Thomas Cyril Mason (July 8, 1939 – January 22, 2015) was an American professional football player who was a running back in the National Football League (NFL). He played college football for the Tulane Green Wave.

==College career==
Mason attended and played football at Tulane University.

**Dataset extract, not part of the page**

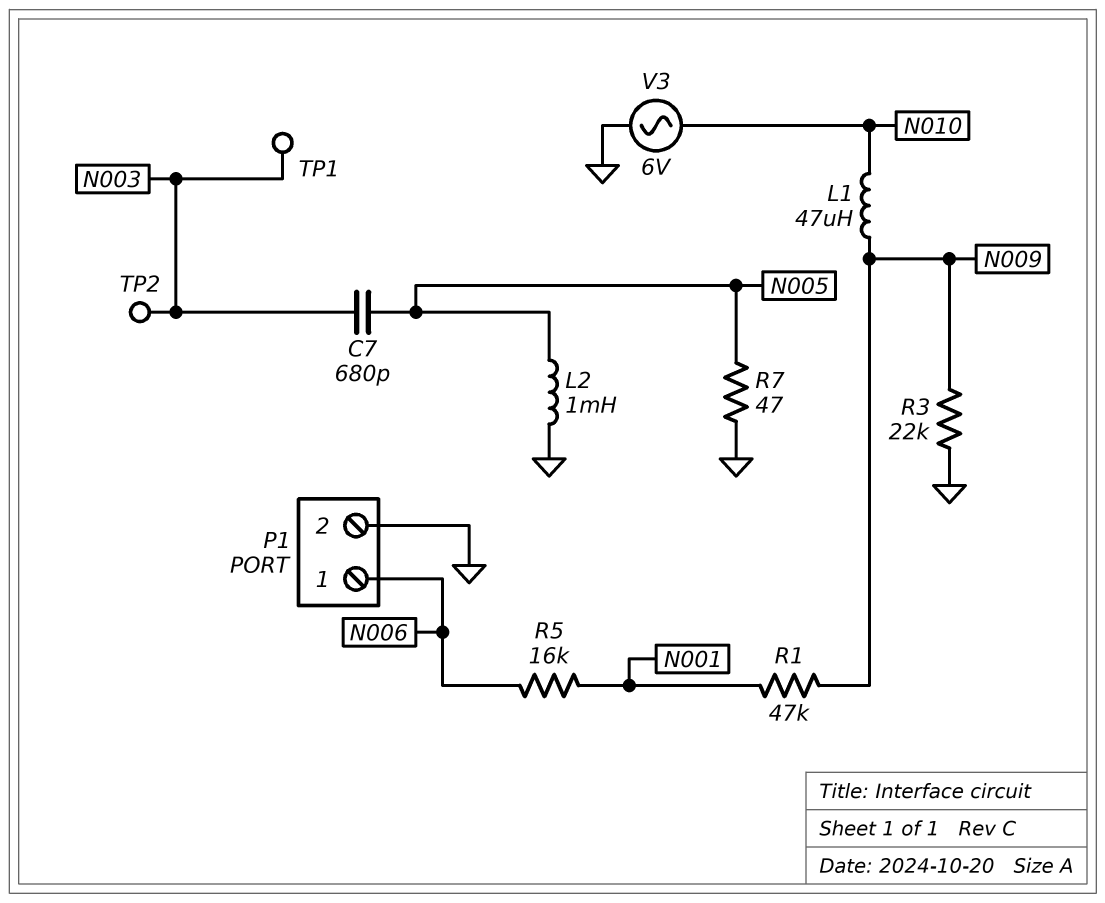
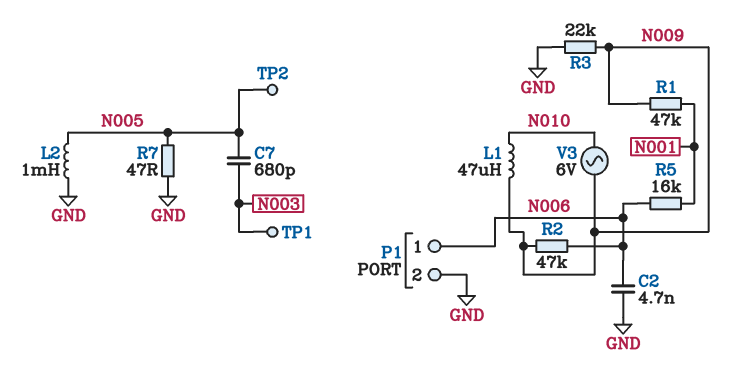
C2: none -> 4.7nF (GND, N006)
R2: none -> 47k (N006, N009)
TP2: test point (N003) -> test point (N005)
V3: AC 6V (GND, N010) -> AC 6V (N009, N010)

- 1959: 10 Games – 81 carries for 336 yards. 5 catches for 54 yards and 2 TD.
- 1960: 10 Games – 120 carries for 663 yards. 28 catches for 376 yards and 5 TD.

==Professional career==
Mason was selected first overall by the expansion Minnesota Vikings in the 1961 NFL draft. In six seasons with the Vikings, he rushed for 3,252 yards and scored 28 touchdowns. In the 1967 NFL season, he was signed by the Los Angeles Rams. He played with the Rams for four years but accumulated only four touchdowns and less than 900 yards. He finished his career with the Washington Redskins in 1971. He did not officially announce his retirement until June 8, 1973.

==NFL career statistics==

Legend
| Bold | Career high |

===Regular season===

| Year | Team | Games |  | Rushing |  |  |  |  | Receiving |  |  |  |  |
| GP | GS | Att | Yds | Avg | Lng | TD | Rec | Yds | Avg | Lng | TD |
| 1961 | MIN | 13 | 4 | 60 | 226 | 3.8 | 21 | 3 | 20 | 122 | 6.1 | 18 | 0 |
| 1962 | MIN | 14 | 11 | 167 | 740 | 4.4 | 71 | 2 | 36 | 603 | 16.8 | 74 | 6 |
| 1963 | MIN | 13 | 13 | 166 | 763 | 4.6 | 70 | 7 | 40 | 365 | 9.1 | 41 | 2 |
| 1964 | MIN | 13 | 12 | 169 | 691 | 4.1 | 51 | 4 | 26 | 239 | 9.2 | 29 | 1 |
| 1965 | MIN | 10 | 9 | 141 | 597 | 4.2 | 26 | 10 | 22 | 321 | 14.6 | 72 | 1 |
| 1966 | MIN | 7 | 6 | 58 | 235 | 4.1 | 52 | 2 | 7 | 39 | 5.6 | 17 | 1 |
| 1967 | RAM | 13 | 0 | 63 | 213 | 3.4 | 16 | 0 | 13 | 70 | 5.4 | 24 | 0 |
| 1968 | RAM | 12 | 7 | 108 | 395 | 3.7 | 19 | 3 | 15 | 144 | 9.6 | 31 | 0 |
| 1969 | RAM | 13 | 0 | 33 | 135 | 4.1 | 17 | 1 | 11 | 185 | 16.8 | 67 | 1 |
| 1970 | RAM | 6 | 2 | 44 | 123 | 2.8 | 13 | 0 | 12 | 127 | 10.6 | 32 | 1 |
| 1971 | WAS | 10 | 1 | 31 | 85 | 2.7 | 11 | 0 | 12 | 109 | 9.1 | 18 | 0 |
|  |  | 124 | 65 | 1,040 | 4,203 | 4.0 | 71 | 32 | 214 | 2,324 | 10.9 | 74 | 13 |

===Playoffs===

| Year | Team | Games |  | Rushing |  |  |  |  | Receiving |  |  |  |  |
| GP | GS | Att | Yds | Avg | Lng | TD | Rec | Yds | Avg | Lng | TD |
| 1967 | RAM | 1 | 0 | 2 | 13 | 6.5 | 10 | 0 | 0 | 0 | 0.0 | 0 | 0 |
| 1969 | RAM | 1 | 0 | 1 | 2 | 2.0 | 2 | 0 | 0 | 0 | 0.0 | 0 | 0 |
| 1971 | WAS | 1 | 0 | 0 | 0 | 0.0 | 0 | 0 | 1 | 8 | 8.0 | 8 | 0 |
|  |  | 3 | 0 | 3 | 15 | 5.0 | 10 | 0 | 1 | 8 | 8.0 | 8 | 0 |

==Records==
Mason ranks ninth in total rushing yards and ninth in rushing touchdowns for the Minnesota Vikings.

==Personal life==
Mason was married to Rita Ridinger in the mid-1960s. He married gymnast Cathy Rigby in 1972. They were divorced in 1981. Mason married Louise England in 1987, they divorced in 1994. He married Karen Kay Mason in 1999. He was a 1976 graduate of the Western State College of Law. He died in hospice care at Newport Beach, California on January 22, 2015.